*Your instructions:*
I'd like the entries reproduced exactly, with all pictures omitted.

(Excerpts from a dataset)
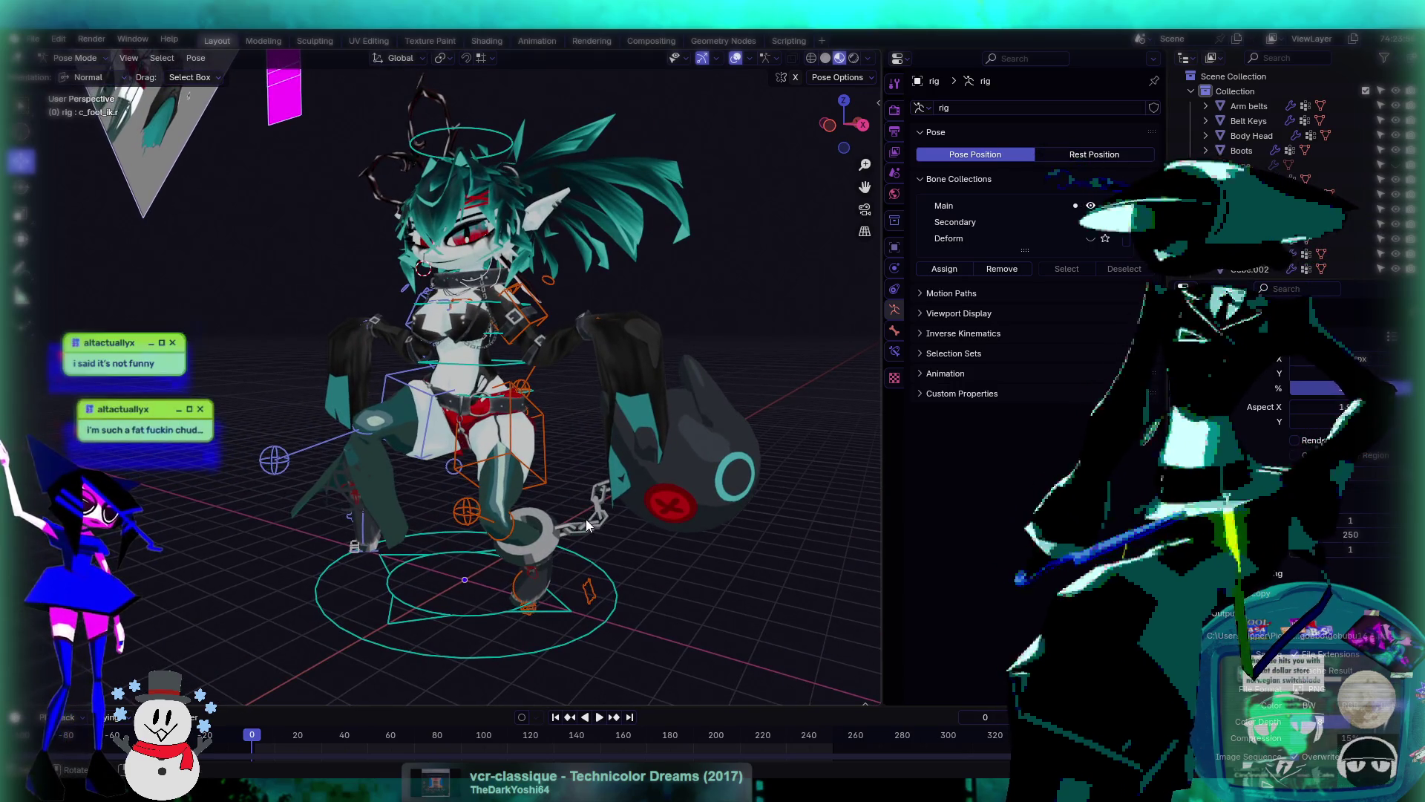
- Save the .blend file with Ctrl+S
{"action": "key", "text": "ctrl+s"}
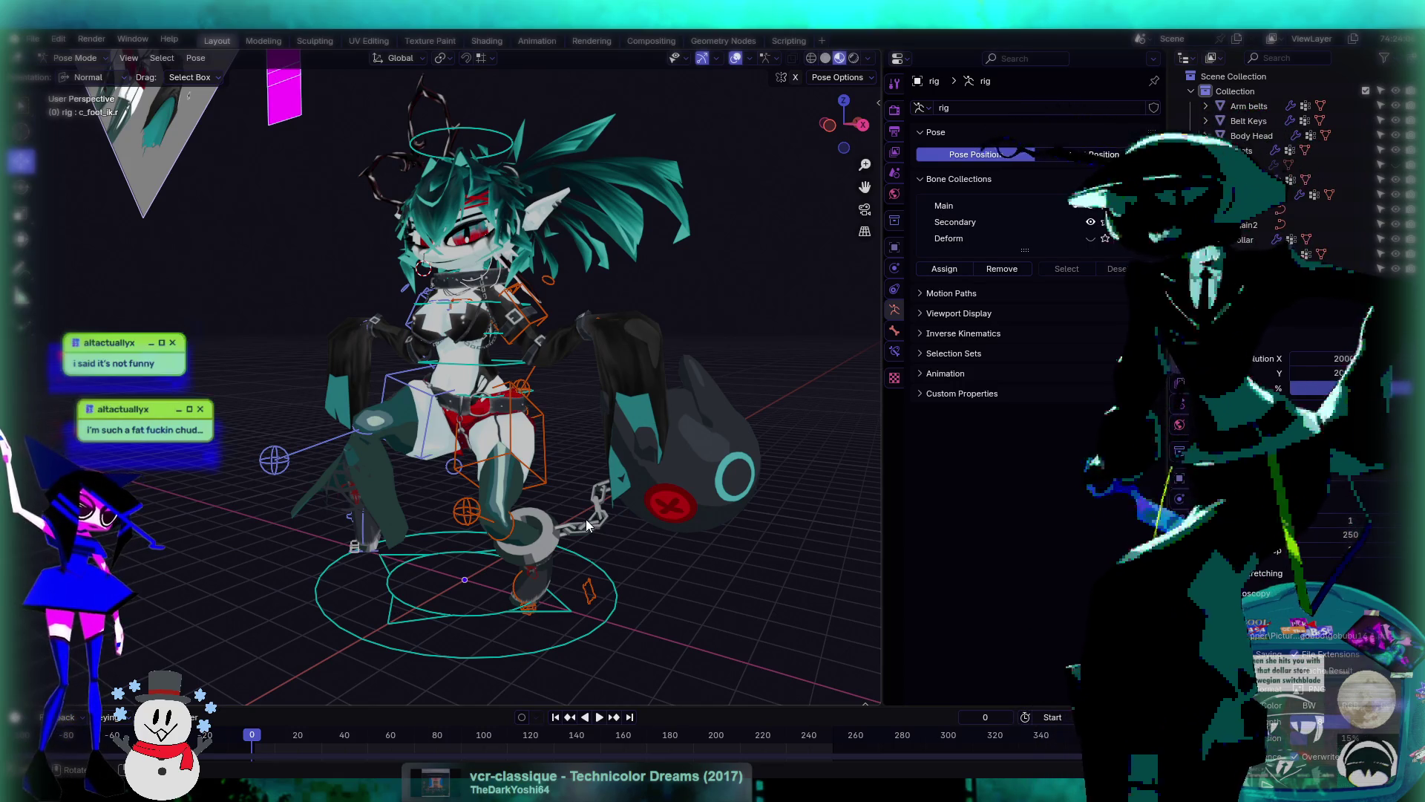
- Move c_foot_ik.r up and left to 0.51201, -0.42309, 0.074343 m, then zoom onto the hips
{"action": "mouse_move", "coordinate": [607, 437]}
{"action": "middle_mouse_down"}
{"action": "mouse_move", "coordinate": [383, 371]}
{"action": "mouse_move", "coordinate": [544, 371]}
{"action": "mouse_move", "coordinate": [518, 440]}
{"action": "mouse_move", "coordinate": [569, 408]}
{"action": "mouse_move", "coordinate": [497, 438]}
{"action": "mouse_move", "coordinate": [561, 468]}
{"action": "mouse_move", "coordinate": [575, 352]}
{"action": "mouse_move", "coordinate": [549, 381]}
{"action": "mouse_move", "coordinate": [556, 466]}
{"action": "mouse_move", "coordinate": [604, 399]}
{"action": "mouse_move", "coordinate": [544, 329]}
{"action": "middle_mouse_up"}
{"action": "scroll", "coordinate": [564, 413], "scroll_direction": "up", "scroll_amount": 4}
{"action": "scroll", "coordinate": [549, 381], "scroll_direction": "down", "scroll_amount": 4}
{"action": "left_click", "coordinate": [543, 328]}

*Task result:*
- Save the .blend file with Ctrl+S
{"action": "key", "text": "ctrl+s"}
- Move c_foot_ik.r up and left to 0.51201, -0.42309, 0.074343 m, then zoom onto the hips
{"action": "mouse_move", "coordinate": [607, 437]}
{"action": "middle_mouse_down"}
{"action": "mouse_move", "coordinate": [383, 371]}
{"action": "mouse_move", "coordinate": [544, 371]}
{"action": "mouse_move", "coordinate": [518, 440]}
{"action": "mouse_move", "coordinate": [569, 408]}
{"action": "mouse_move", "coordinate": [497, 438]}
{"action": "mouse_move", "coordinate": [561, 468]}
{"action": "mouse_move", "coordinate": [575, 352]}
{"action": "mouse_move", "coordinate": [549, 381]}
{"action": "mouse_move", "coordinate": [556, 466]}
{"action": "mouse_move", "coordinate": [604, 399]}
{"action": "mouse_move", "coordinate": [544, 329]}
{"action": "middle_mouse_up"}
{"action": "scroll", "coordinate": [564, 413], "scroll_direction": "up", "scroll_amount": 4}
{"action": "scroll", "coordinate": [549, 381], "scroll_direction": "down", "scroll_amount": 4}
{"action": "left_click", "coordinate": [543, 328]}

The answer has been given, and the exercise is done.